Cruz also posted threatening comments like "I wanna shoot people with my AR-15″ on multiple websites and posed with guns and knives on his Instagram page, according to CNN.

His behavior at school was more evidence waiting to be discovered. Cruz was pressured to withdraw from Douglas High in 2017 for disciplinary violations, as reported by the Miami Herald. Teachers and students told the Herald that Cruz "cursed at teachers, fought with and threatened classmates, and brought a backpack with bullets to school." Samantha Fuentes, a student injured in the shooting, said her peers would even joke about Cruz becoming the next school shooter.

Florida's Department of Children and Families also had a thick file on Cruz. Its investigation unearthed that he not only had behavioral struggles, such as cutting his arms on Snapchat, but that he planned to purchase a firearm. Still, without the benefit of all the other information on Cruz, it was determined that his "final level of risk is low."  The Naples Daily News reported that an investigator with the department had previously warned the state of Cruz's intentions to buy a gun after his 18th birthday.

So you'd think that when in February of 2017 Cruz legally bought the AR-15 that eventually he used to kill those 17 students and faculty members, the purchase would have revealed many of these warning signs. But such background checks would only have alerted the clerk at Sunrise Tactical Supply to felony convictions, domestic-violence reports, known drug addictions, and involuntary commitments to a mental institution – not the police responses to Cruz's house, nor his expulsion from school, or his frightening social-media postings. And in the absence of a national gun registry, the purchase itself would not have been a trigger when any subsequent issues with Cruz arose.

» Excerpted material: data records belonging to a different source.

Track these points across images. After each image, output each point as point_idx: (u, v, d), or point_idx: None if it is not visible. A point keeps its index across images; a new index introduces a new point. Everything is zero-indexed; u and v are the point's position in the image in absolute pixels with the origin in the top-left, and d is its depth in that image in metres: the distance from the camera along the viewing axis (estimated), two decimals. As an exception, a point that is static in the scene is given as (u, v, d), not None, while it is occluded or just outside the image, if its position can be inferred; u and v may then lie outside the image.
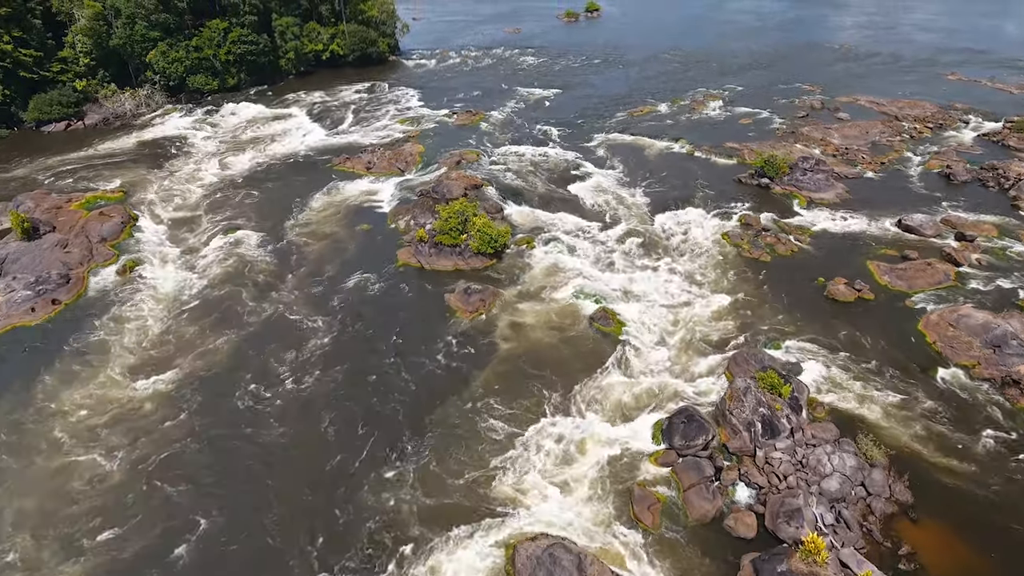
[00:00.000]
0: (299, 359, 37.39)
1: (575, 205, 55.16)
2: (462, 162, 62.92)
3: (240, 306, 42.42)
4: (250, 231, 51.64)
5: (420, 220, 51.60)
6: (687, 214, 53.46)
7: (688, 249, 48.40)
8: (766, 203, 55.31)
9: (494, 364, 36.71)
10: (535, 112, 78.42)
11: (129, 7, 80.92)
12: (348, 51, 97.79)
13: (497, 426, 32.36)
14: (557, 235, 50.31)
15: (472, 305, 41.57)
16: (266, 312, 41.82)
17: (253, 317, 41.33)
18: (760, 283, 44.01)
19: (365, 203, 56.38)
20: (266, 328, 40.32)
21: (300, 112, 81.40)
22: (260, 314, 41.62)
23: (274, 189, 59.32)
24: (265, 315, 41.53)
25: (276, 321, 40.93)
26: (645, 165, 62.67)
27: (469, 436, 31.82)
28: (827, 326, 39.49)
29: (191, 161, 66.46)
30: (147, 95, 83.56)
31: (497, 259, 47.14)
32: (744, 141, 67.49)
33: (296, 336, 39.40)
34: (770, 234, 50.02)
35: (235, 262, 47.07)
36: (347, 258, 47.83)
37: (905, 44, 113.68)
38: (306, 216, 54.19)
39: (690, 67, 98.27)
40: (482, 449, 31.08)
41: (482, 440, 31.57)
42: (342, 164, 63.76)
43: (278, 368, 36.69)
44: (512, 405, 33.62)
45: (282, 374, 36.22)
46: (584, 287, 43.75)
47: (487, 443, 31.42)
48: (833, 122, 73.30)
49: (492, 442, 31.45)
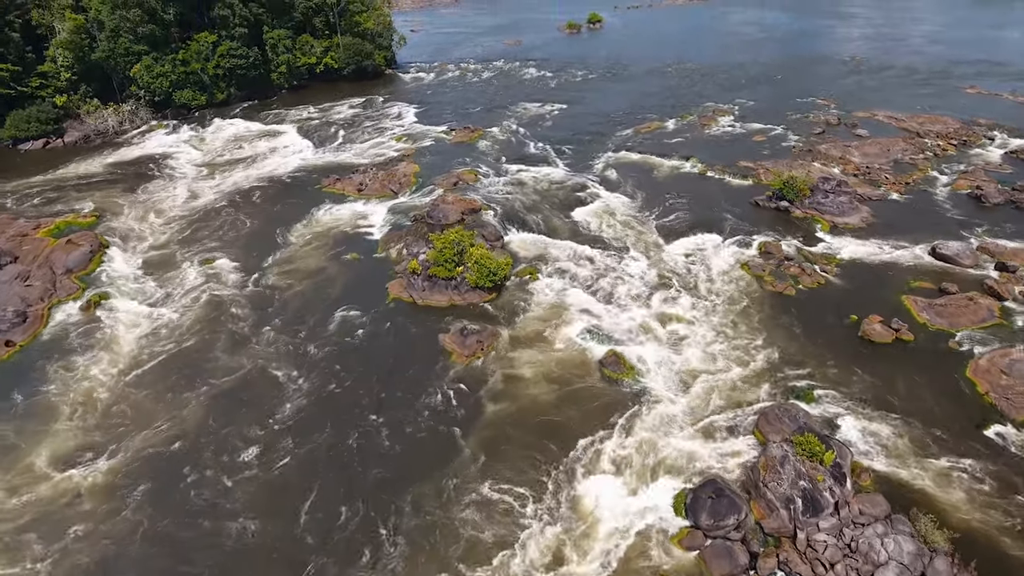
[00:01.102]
0: (272, 428, 32.53)
1: (581, 231, 51.22)
2: (459, 183, 59.09)
3: (209, 360, 37.57)
4: (229, 261, 47.70)
5: (413, 249, 47.67)
6: (702, 241, 49.48)
7: (705, 281, 44.38)
8: (787, 228, 51.35)
9: (488, 425, 32.26)
10: (537, 128, 74.71)
11: (113, 20, 77.57)
12: (343, 64, 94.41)
13: (486, 514, 27.42)
14: (561, 265, 46.34)
15: (469, 348, 37.53)
16: (239, 367, 36.89)
17: (223, 375, 36.38)
18: (786, 321, 39.95)
19: (355, 229, 52.48)
20: (237, 388, 35.38)
21: (291, 128, 77.74)
22: (231, 371, 36.67)
23: (259, 213, 55.46)
24: (237, 372, 36.57)
25: (249, 379, 36.04)
26: (655, 186, 58.80)
27: (448, 531, 26.86)
28: (864, 373, 35.36)
29: (173, 182, 62.68)
30: (131, 111, 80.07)
31: (497, 293, 43.15)
32: (759, 160, 63.64)
33: (271, 398, 34.53)
34: (794, 264, 46.02)
35: (209, 301, 42.96)
36: (333, 293, 43.84)
37: (917, 56, 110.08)
38: (291, 244, 50.27)
39: (696, 81, 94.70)
40: (463, 550, 26.02)
41: (463, 537, 26.55)
42: (332, 185, 59.93)
43: (247, 442, 31.73)
44: (508, 479, 29.09)
45: (251, 451, 31.25)
46: (591, 326, 39.71)
47: (469, 543, 26.30)
48: (851, 139, 69.48)
49: (476, 543, 26.34)
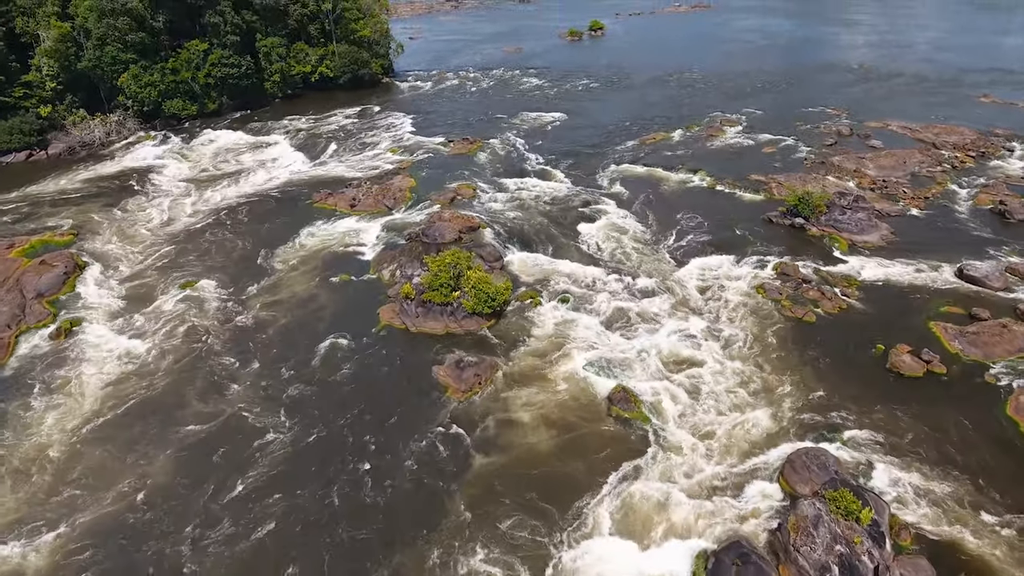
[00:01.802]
0: (248, 487, 28.95)
1: (585, 250, 48.43)
2: (456, 199, 56.35)
3: (182, 406, 33.95)
4: (211, 286, 44.81)
5: (407, 270, 44.86)
6: (715, 261, 46.65)
7: (719, 306, 41.54)
8: (803, 247, 48.56)
9: (481, 479, 29.08)
10: (538, 139, 72.04)
11: (100, 28, 75.03)
12: (338, 73, 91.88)
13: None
14: (565, 288, 43.52)
15: (465, 382, 34.65)
16: (214, 414, 33.28)
17: (196, 424, 32.76)
18: (808, 351, 37.08)
19: (346, 248, 49.69)
20: (212, 439, 31.69)
21: (284, 140, 75.11)
22: (206, 419, 33.06)
23: (245, 232, 52.66)
24: (212, 420, 32.94)
25: (226, 428, 32.39)
26: (662, 201, 56.04)
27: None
28: (895, 410, 32.47)
29: (157, 197, 59.94)
30: (118, 121, 77.48)
31: (496, 319, 40.31)
32: (770, 173, 60.91)
33: (248, 449, 30.94)
34: (812, 286, 43.19)
35: (186, 332, 39.85)
36: (321, 320, 41.02)
37: (926, 63, 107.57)
38: (278, 266, 47.46)
39: (701, 89, 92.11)
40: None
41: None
42: (323, 201, 57.17)
43: (219, 506, 28.07)
44: (501, 548, 25.83)
45: (223, 516, 27.59)
46: (597, 357, 36.85)
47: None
48: (865, 150, 66.78)
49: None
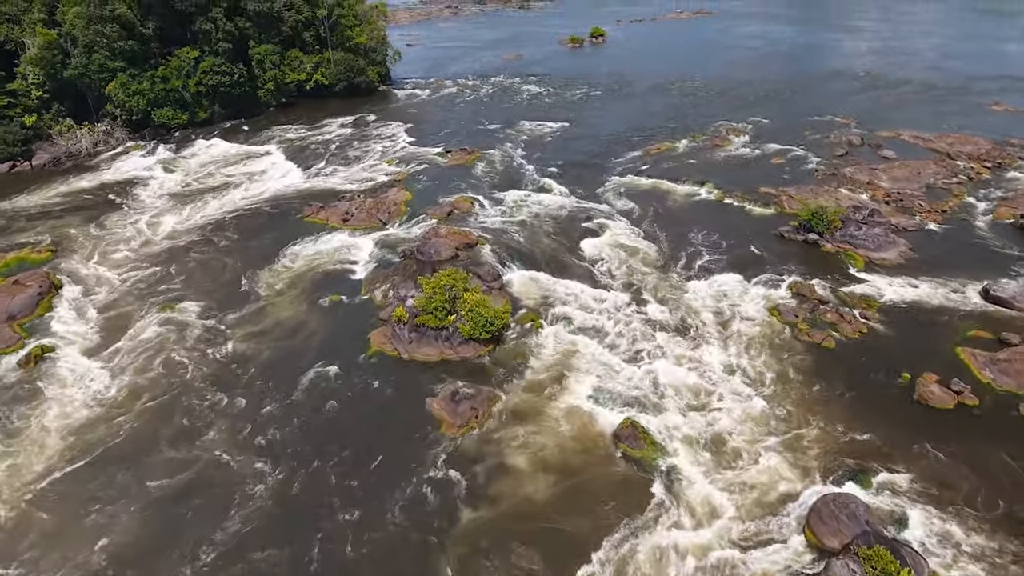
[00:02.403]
0: (221, 546, 25.76)
1: (589, 268, 46.02)
2: (453, 212, 53.97)
3: (154, 452, 30.61)
4: (194, 309, 42.25)
5: (401, 291, 42.43)
6: (725, 279, 44.24)
7: (731, 329, 39.10)
8: (817, 265, 46.16)
9: (473, 537, 26.25)
10: (538, 150, 69.74)
11: (88, 35, 72.86)
12: (334, 81, 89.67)
13: None
14: (568, 310, 41.09)
15: (461, 416, 32.17)
16: (189, 462, 29.96)
17: (168, 474, 29.36)
18: (828, 381, 34.61)
19: (337, 266, 47.28)
20: (185, 491, 28.30)
21: (276, 149, 72.80)
22: (179, 468, 29.69)
23: (232, 249, 50.23)
24: (186, 469, 29.61)
25: (201, 477, 29.12)
26: (668, 216, 53.67)
27: None
28: (928, 448, 29.99)
29: (143, 210, 57.55)
30: (106, 131, 75.15)
31: (494, 345, 37.84)
32: (780, 185, 58.57)
33: (225, 501, 27.71)
34: (830, 308, 40.76)
35: (164, 363, 36.95)
36: (309, 345, 38.55)
37: (933, 71, 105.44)
38: (265, 286, 45.01)
39: (705, 98, 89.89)
40: None
41: None
42: (315, 215, 54.79)
43: (190, 572, 24.97)
44: None
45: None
46: (603, 386, 34.39)
47: None
48: (878, 161, 64.46)
49: None
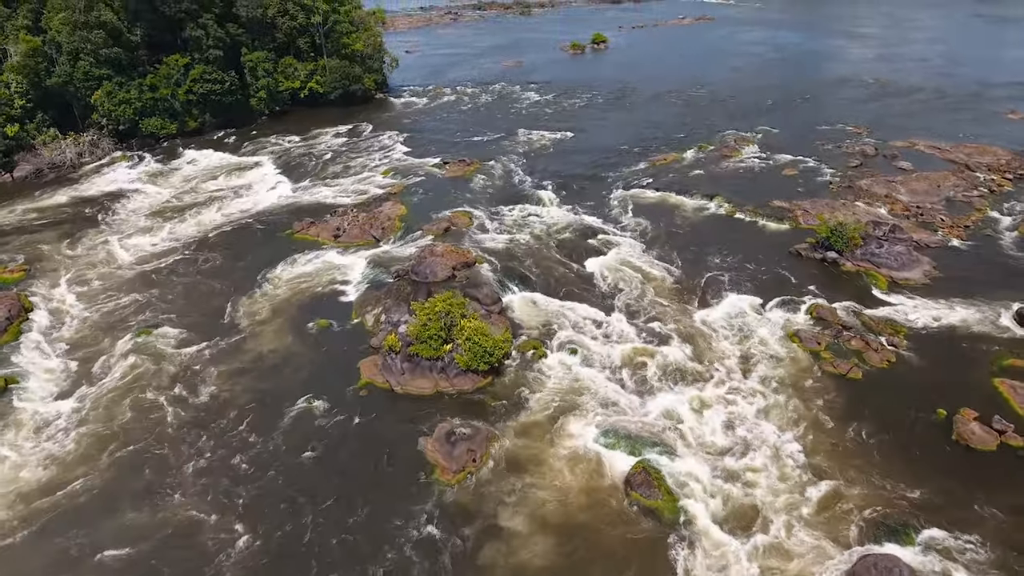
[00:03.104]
0: None
1: (595, 290, 43.23)
2: (451, 228, 51.20)
3: (113, 514, 26.97)
4: (171, 337, 39.26)
5: (394, 315, 39.63)
6: (740, 302, 41.46)
7: (749, 359, 36.27)
8: (837, 286, 43.39)
9: None
10: (540, 161, 67.05)
11: (72, 42, 70.33)
12: (329, 89, 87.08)
13: None
14: (573, 336, 38.28)
15: (457, 460, 29.32)
16: (151, 527, 26.28)
17: (126, 543, 25.59)
18: (857, 418, 31.76)
19: (327, 287, 44.49)
20: (144, 564, 24.94)
21: (268, 160, 70.13)
22: (140, 533, 25.99)
23: (216, 269, 47.42)
24: (149, 535, 25.93)
25: (165, 544, 25.51)
26: (677, 232, 50.90)
27: None
28: (974, 498, 27.13)
29: (125, 227, 54.80)
30: (91, 141, 72.48)
31: (493, 376, 35.02)
32: (794, 198, 55.83)
33: (193, 572, 24.56)
34: (854, 334, 37.93)
35: (133, 404, 33.63)
36: (294, 377, 35.71)
37: (944, 78, 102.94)
38: (250, 310, 42.18)
39: (712, 106, 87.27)
40: None
41: None
42: (305, 231, 52.03)
43: None
44: None
45: None
46: (612, 424, 31.56)
47: None
48: (894, 173, 61.76)
49: None
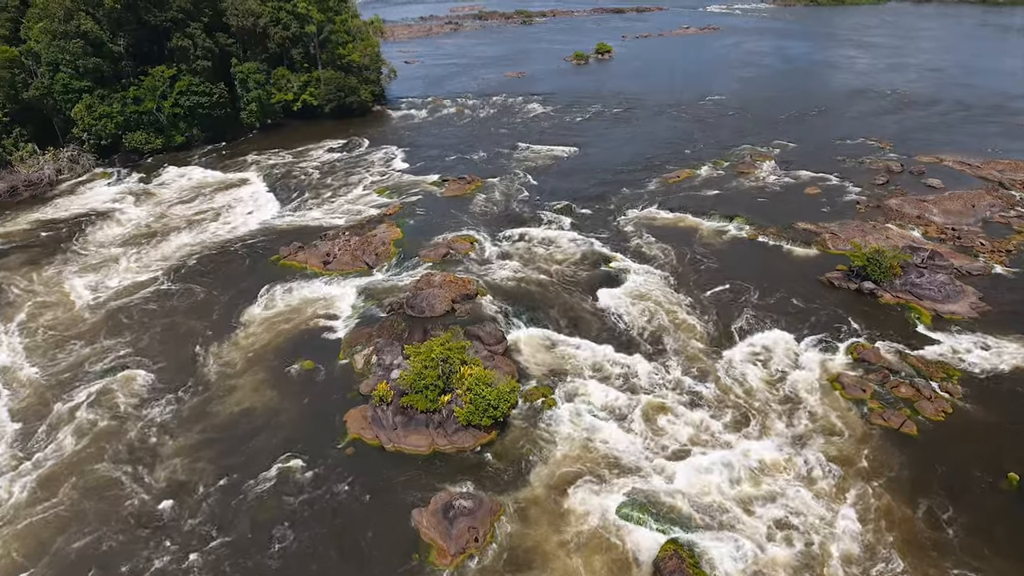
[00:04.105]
0: None
1: (608, 326, 39.10)
2: (450, 254, 47.16)
3: None
4: (137, 385, 35.06)
5: (386, 356, 35.50)
6: (770, 340, 37.31)
7: (786, 409, 32.09)
8: (876, 321, 39.24)
9: None
10: (545, 178, 63.10)
11: (52, 52, 66.70)
12: (323, 101, 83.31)
13: None
14: (587, 383, 34.10)
15: (457, 539, 25.08)
16: None
17: None
18: (919, 485, 27.52)
19: (313, 322, 40.38)
20: None
21: (256, 177, 66.25)
22: None
23: (193, 303, 43.26)
24: None
25: None
26: (696, 258, 46.81)
27: None
28: (1068, 592, 22.98)
29: (96, 253, 50.80)
30: (71, 157, 68.71)
31: (498, 431, 30.86)
32: (819, 220, 51.77)
33: None
34: (903, 380, 33.76)
35: (81, 484, 28.93)
36: (272, 432, 31.51)
37: (964, 89, 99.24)
38: (226, 349, 38.05)
39: (723, 118, 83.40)
40: None
41: None
42: (292, 257, 47.98)
43: None
44: None
45: None
46: (635, 494, 27.35)
47: None
48: (924, 191, 57.75)
49: None
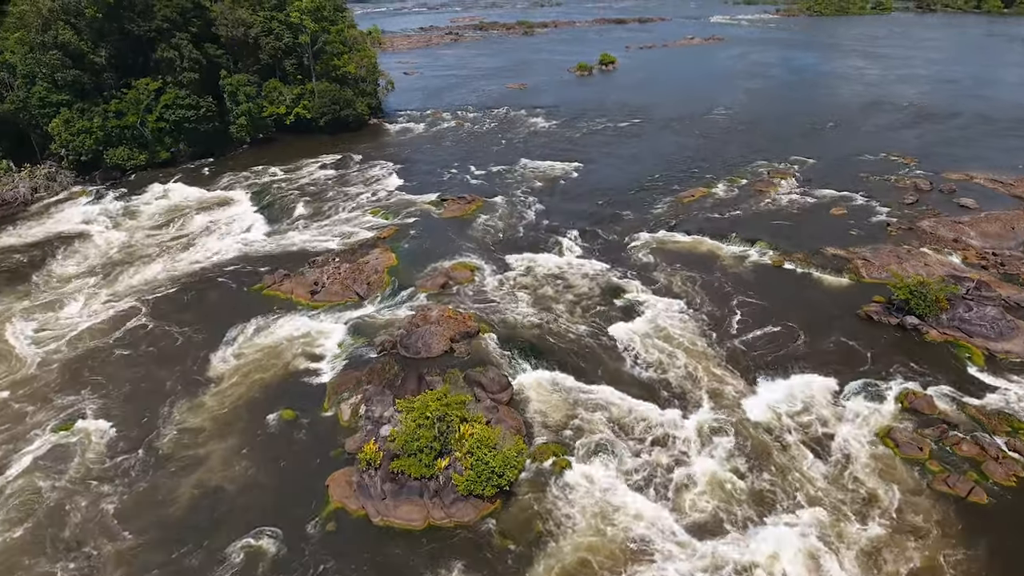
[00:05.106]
0: None
1: (624, 367, 35.01)
2: (448, 284, 43.16)
3: None
4: (99, 428, 31.20)
5: (375, 407, 31.41)
6: (807, 386, 33.22)
7: (834, 473, 27.95)
8: (923, 362, 35.16)
9: None
10: (550, 197, 59.19)
11: (28, 64, 63.09)
12: (317, 114, 79.59)
13: None
14: (603, 437, 30.00)
15: (453, 648, 20.96)
16: None
17: None
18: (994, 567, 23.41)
19: (296, 363, 36.27)
20: None
21: (244, 196, 62.35)
22: None
23: (163, 341, 39.05)
24: None
25: None
26: (717, 287, 42.80)
27: None
28: None
29: (62, 283, 46.78)
30: (48, 174, 64.89)
31: (502, 500, 26.74)
32: (849, 244, 47.79)
33: None
34: (963, 435, 29.68)
35: (32, 528, 25.79)
36: (243, 499, 27.36)
37: (982, 101, 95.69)
38: (196, 396, 33.87)
39: (734, 132, 79.66)
40: None
41: None
42: (277, 286, 43.99)
43: None
44: None
45: None
46: (666, 579, 23.28)
47: None
48: (958, 211, 53.78)
49: None
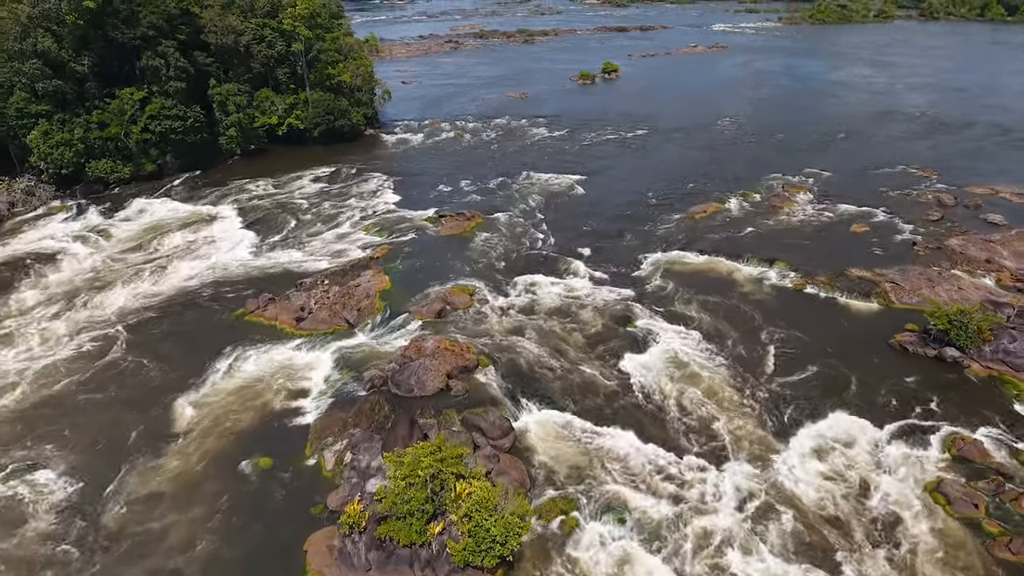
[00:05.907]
0: None
1: (636, 406, 31.78)
2: (445, 310, 39.97)
3: None
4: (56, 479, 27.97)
5: (362, 455, 28.17)
6: (842, 431, 29.99)
7: (879, 537, 24.68)
8: (967, 399, 31.96)
9: None
10: (553, 214, 56.07)
11: (6, 73, 60.18)
12: (310, 125, 76.58)
13: None
14: (616, 489, 26.77)
15: None
16: None
17: None
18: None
19: (276, 401, 32.98)
20: None
21: (231, 212, 59.20)
22: None
23: (132, 375, 35.64)
24: None
25: None
26: (736, 314, 39.59)
27: None
28: None
29: (29, 310, 43.50)
30: (26, 188, 61.82)
31: (504, 571, 23.45)
32: (874, 265, 44.66)
33: None
34: (1021, 488, 26.48)
35: None
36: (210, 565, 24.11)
37: (994, 110, 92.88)
38: (164, 441, 30.54)
39: (742, 144, 76.70)
40: None
41: None
42: (260, 312, 40.80)
43: None
44: None
45: None
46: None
47: None
48: (986, 228, 50.71)
49: None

Developing effective data integration that can prevent crime is complex, but technologically possible. One difficulty is determining how certain "triggers" relate to one another. Cruz's social-media postings, for example, might not emerge on the FBI's radar until the system recognizes their correlation with the state's previous assessment of his mental health. A report from the University of Applied Sciences in Kiel, Germany, expressed confidence in an approach called Generic Data Modeling that accounts for those relationships. Researchers indicated that the method can "develop flexible data models that scale with the agile requirements for crime fighting," making it possible to "integrate data from different heterogeneous sources easily."

Data management might raise the hackles of civil libertarians.  But Harvard Law professor and constitutional scholar Laurence Tribe told me we should be able to satisfy those concerns: "None of the data points you're talking about involve anything terribly private. The fact that he was doing target practice and shooting cats in the neighborhood and squirrels was hardly a private matter. The fact that he posted his desire to be a professional school shooter, he was exposing that to the world. He was essentially crying out, 'Somebody stop me!' And it is unfortunate, unfortunate puts it mildly, that the dots were not adequately connected. We shouldn't underestimate the magnitude of the task the FBI has. They get hundreds and thousands of leads, some of which may be at least as alarming as this but don't end up in school shootings. But, I do think we can do better than we've done."

Catching Cruz should have been a keystroke away.  He was not living off the grid like Ted Kaczynski.  His name was in multiple files, able to be cross-tabbed. So while the politicians dither in Second Amendment debate, it's time for us to work smarter, not just harder.